→ **Problem**
Take the data below and filter it for lines containing the word "ring"; show each line found.
BEGIN Data supplied
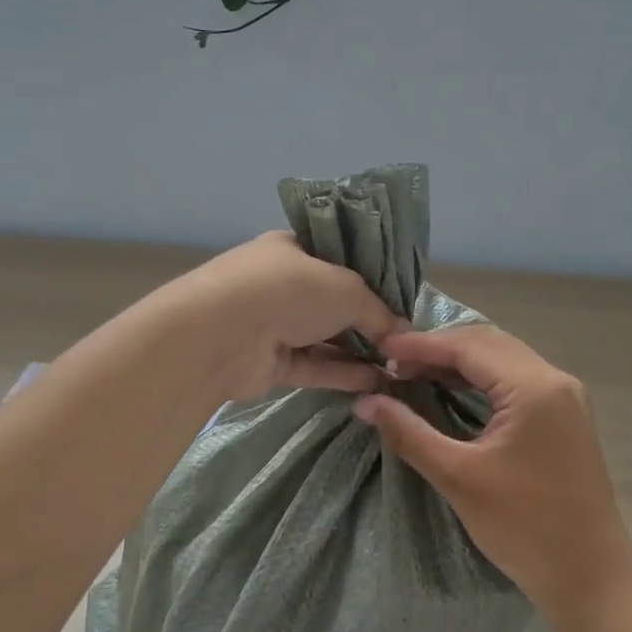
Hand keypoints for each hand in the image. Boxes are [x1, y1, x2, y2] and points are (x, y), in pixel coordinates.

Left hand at [176, 232, 402, 399]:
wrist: (224, 334)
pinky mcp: (272, 362)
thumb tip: (403, 333)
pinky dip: (344, 373)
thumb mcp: (347, 289)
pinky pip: (316, 365)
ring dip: (361, 351)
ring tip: (402, 366)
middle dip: (370, 320)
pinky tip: (379, 382)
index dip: (371, 278)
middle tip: (408, 340)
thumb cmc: (289, 290)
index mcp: (294, 249)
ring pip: (326, 337)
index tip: (402, 300)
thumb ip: (379, 311)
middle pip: (334, 302)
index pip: (338, 259)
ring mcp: (275, 324)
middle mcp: (283, 284)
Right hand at [353, 326, 631, 623]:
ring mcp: (565, 396)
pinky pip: (515, 379)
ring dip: (458, 361)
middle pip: (487, 343)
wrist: (590, 576)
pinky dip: (479, 378)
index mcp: (534, 387)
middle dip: (437, 347)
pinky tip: (449, 389)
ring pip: (503, 358)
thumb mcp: (457, 477)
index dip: (420, 343)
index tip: (379, 346)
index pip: (468, 345)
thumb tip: (365, 402)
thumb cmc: (524, 527)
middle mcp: (554, 380)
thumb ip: (409, 432)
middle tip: (392, 361)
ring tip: (412, 372)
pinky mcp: (564, 415)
END Data supplied
→ **Exercise solution**
ring dip: (361, 351)
ring tip: (402, 366)
ring pip: (326, 337)
ring mcp: (275, 324)
ring mcp: (565, 396)
ring dip: (458, 361)
ring pip: (503, 358)
ring tip: (412, 372)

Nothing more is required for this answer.